◆ Recorded information
++++++++
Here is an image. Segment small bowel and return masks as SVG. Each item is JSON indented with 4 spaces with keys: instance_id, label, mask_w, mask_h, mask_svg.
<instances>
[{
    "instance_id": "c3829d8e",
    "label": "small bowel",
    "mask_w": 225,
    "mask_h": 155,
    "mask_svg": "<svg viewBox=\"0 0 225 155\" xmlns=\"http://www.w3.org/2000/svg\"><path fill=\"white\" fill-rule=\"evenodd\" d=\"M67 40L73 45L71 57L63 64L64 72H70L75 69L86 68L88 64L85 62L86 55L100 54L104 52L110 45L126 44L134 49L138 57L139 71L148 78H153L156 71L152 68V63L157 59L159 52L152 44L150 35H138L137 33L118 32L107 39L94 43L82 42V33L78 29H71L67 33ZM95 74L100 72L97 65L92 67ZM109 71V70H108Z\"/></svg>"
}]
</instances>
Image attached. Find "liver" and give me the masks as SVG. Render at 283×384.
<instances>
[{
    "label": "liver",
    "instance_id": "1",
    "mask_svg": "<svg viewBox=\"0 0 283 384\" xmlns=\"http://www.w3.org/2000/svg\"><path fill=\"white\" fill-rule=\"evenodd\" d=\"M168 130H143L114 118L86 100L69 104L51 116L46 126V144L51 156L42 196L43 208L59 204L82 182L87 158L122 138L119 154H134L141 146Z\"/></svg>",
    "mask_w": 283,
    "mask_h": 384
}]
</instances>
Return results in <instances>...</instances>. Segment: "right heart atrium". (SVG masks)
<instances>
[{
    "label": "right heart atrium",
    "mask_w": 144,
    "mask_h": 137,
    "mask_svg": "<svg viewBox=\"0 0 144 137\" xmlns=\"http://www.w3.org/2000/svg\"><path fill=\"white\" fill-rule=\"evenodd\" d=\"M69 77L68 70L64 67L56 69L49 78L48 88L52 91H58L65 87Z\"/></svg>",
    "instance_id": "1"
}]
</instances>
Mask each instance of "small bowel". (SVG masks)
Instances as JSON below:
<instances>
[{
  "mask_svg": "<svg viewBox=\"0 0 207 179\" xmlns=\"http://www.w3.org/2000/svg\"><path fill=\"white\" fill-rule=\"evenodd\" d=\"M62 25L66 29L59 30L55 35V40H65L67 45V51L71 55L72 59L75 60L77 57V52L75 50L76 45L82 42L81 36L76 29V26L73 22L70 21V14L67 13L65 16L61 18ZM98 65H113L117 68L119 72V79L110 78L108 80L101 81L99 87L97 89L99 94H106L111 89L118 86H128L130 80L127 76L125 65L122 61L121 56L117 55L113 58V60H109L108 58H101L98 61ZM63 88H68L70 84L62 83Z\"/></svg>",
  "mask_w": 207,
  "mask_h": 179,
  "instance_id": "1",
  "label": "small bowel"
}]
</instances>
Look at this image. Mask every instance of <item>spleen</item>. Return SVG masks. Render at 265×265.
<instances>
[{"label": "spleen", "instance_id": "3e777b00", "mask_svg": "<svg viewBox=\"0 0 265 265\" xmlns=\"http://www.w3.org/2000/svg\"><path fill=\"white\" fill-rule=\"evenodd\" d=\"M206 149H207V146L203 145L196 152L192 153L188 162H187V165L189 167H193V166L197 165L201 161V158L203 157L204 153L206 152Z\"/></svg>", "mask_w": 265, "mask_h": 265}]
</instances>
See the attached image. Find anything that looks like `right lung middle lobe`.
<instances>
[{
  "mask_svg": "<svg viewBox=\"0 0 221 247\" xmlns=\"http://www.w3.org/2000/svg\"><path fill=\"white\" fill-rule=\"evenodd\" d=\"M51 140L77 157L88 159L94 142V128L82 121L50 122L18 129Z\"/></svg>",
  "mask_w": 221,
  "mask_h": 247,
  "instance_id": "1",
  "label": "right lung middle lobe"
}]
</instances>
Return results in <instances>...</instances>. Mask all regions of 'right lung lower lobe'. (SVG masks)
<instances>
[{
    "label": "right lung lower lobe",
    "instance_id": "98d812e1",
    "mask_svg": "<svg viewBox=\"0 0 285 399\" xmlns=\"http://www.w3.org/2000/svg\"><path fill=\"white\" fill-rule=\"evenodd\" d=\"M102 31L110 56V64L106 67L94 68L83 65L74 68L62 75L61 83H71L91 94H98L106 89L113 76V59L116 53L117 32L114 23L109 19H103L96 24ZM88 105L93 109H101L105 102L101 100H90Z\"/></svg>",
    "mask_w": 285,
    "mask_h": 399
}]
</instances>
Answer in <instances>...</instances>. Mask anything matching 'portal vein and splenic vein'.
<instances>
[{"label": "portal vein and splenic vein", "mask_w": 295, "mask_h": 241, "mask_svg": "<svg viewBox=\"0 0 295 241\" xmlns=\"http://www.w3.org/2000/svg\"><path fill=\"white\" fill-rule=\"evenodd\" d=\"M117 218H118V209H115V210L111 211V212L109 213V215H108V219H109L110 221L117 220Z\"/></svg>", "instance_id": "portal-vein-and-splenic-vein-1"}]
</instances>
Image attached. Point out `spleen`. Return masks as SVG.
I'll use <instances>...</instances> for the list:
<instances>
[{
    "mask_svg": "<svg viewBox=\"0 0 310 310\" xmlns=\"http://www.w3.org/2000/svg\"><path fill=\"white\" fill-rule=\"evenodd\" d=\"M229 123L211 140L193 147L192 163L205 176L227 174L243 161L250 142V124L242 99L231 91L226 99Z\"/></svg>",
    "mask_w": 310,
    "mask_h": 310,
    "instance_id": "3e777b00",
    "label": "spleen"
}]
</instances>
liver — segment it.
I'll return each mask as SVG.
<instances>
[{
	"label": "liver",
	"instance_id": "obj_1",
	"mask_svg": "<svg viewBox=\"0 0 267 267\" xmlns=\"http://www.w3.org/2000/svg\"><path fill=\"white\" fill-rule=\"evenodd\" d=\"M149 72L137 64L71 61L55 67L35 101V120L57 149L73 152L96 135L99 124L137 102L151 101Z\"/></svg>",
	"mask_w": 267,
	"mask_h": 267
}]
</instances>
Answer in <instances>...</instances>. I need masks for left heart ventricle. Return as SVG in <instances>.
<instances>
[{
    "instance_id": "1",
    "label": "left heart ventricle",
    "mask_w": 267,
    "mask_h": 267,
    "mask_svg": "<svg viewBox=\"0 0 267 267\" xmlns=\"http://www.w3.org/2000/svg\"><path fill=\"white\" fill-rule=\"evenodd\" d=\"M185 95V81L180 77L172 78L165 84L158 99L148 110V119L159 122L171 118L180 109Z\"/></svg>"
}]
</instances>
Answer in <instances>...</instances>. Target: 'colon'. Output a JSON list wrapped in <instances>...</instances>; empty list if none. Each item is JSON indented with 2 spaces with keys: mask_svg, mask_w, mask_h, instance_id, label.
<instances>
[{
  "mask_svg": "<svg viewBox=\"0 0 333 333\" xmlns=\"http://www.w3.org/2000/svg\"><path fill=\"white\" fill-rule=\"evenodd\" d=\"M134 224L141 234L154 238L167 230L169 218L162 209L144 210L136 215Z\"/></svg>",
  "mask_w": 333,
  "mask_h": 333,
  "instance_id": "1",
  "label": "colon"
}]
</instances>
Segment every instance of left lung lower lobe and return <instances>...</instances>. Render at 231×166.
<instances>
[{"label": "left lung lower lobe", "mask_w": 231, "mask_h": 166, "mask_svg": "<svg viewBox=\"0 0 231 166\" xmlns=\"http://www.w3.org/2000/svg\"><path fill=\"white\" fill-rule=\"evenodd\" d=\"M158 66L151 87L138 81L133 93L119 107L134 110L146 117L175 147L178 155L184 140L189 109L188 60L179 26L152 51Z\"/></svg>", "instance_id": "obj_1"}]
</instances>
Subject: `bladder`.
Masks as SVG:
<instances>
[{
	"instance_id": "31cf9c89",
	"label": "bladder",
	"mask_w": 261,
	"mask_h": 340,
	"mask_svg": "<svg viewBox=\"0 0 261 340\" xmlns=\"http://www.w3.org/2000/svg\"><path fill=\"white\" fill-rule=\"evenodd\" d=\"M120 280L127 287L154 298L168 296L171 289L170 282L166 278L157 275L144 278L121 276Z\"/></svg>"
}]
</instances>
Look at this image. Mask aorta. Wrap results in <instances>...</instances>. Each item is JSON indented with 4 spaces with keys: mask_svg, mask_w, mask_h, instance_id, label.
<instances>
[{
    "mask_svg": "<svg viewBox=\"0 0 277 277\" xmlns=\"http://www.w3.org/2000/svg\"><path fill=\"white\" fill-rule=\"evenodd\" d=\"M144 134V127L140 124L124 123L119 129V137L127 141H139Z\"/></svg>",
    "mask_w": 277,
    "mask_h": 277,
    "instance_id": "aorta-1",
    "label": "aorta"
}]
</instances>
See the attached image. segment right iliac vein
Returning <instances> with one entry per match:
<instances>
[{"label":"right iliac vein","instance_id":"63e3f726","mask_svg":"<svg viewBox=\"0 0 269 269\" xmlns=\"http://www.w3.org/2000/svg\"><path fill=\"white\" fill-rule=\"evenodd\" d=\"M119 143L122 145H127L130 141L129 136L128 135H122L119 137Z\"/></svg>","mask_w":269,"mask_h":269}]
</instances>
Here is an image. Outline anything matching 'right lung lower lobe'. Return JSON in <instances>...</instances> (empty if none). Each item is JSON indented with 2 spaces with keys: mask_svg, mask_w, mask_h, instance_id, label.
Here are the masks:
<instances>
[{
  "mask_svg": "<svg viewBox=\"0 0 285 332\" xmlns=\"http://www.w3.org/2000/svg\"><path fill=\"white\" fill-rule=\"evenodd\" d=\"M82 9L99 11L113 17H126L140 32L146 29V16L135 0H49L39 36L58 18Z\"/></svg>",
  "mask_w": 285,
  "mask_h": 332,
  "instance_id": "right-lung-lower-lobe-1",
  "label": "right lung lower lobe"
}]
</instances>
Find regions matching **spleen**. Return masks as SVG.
++++++++
◆ What is being asked
Please collect every line in the entries above that contains the string "middle".

◆ Task response
See the attached image. Find anything that looks like `right lung middle lobe`.
  "label": "right lung middle lobe"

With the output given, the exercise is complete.